# MX-leader or Corsa 01



## litaiyuang (Dec 10, 2007)

I have a used red MX-leader and a blue/purple+yellow NOS Corsa 01 frame and can only afford to build up one. The frames are nearly identical in size (~55cm), so that's not an issue. I slightly prefer the red of the MX-leader, but paint scheme is not that much of a factor either. 

I'm ~165lbs, so I might not need the extra stiffness of the leader, but would like to hear some opinions. Both frames come with matching forks, but I also have a Colnago carbon fork that I could play around with. Trying to decide which one to keep and which one to sell, so any suggestions?


----------



## texbike (Oct 21, 2004)

*C01 vs MXL*

I've had both and am about the same weight as you are. The geos are the same and both are fantastic bikes. 

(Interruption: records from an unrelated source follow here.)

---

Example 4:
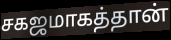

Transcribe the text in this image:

சகஜமாகத்தான்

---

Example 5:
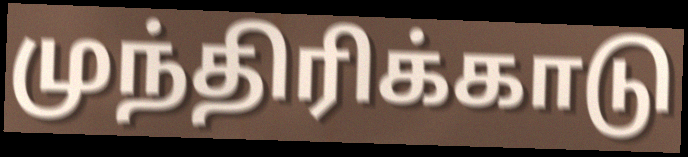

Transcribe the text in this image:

முந்திரிக்காடு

I've heard people say that the MXLs are harsh and too much bike for lighter or less powerful riders. However, I haven't found them to be harsh at all. In fact, I am continually amazed by how smooth and forgiving they can be.

If it was me, I would keep the MXL. It does everything that the C01 does (it's a bit heavier of course) and has the cult-classic thing going for it.

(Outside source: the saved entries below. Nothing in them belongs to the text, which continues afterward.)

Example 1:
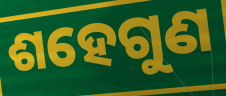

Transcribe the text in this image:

ଶହେଗୁଣ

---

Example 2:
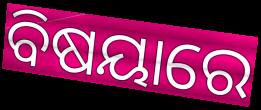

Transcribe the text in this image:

ବିଷୟାରେ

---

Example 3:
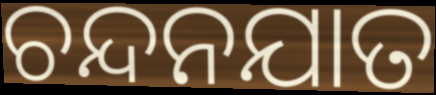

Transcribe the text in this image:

ଚନ୍ଦନଯାତ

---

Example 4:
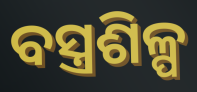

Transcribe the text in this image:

ବସ୍ତ୍ରଶିଳ୍ପ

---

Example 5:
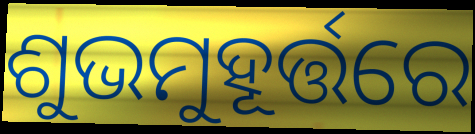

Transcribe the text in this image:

ଶୁଭମୁହୂର୍ତ୍ତରେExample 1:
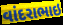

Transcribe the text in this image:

વાંદરાભાઇ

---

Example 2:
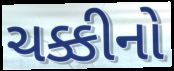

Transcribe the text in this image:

ચક્કીનો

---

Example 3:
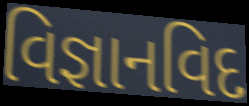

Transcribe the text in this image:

વિજ્ઞાનવિદ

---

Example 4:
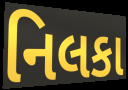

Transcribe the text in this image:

નિલકા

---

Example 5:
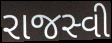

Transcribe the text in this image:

રાજસ્વી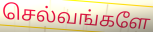
செல்வங்களே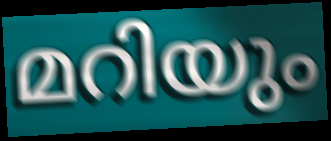
മറിയും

Regardless of which one you choose, you will have a great bike. Be sure to stick with the original steel fork! 

Best Regards,

Texbike


----------



## vlckx (Mar 4, 2005)

Go for the MXL, and keep the 01 for a while, if you don't like the MXL, swap components, and sell it. 

Good luck


----------



## atpjunkie (Mar 23, 2002)

*the Corsa 01 is kewl*

and more rare than a regular corsa, but for me it's all about MX


----------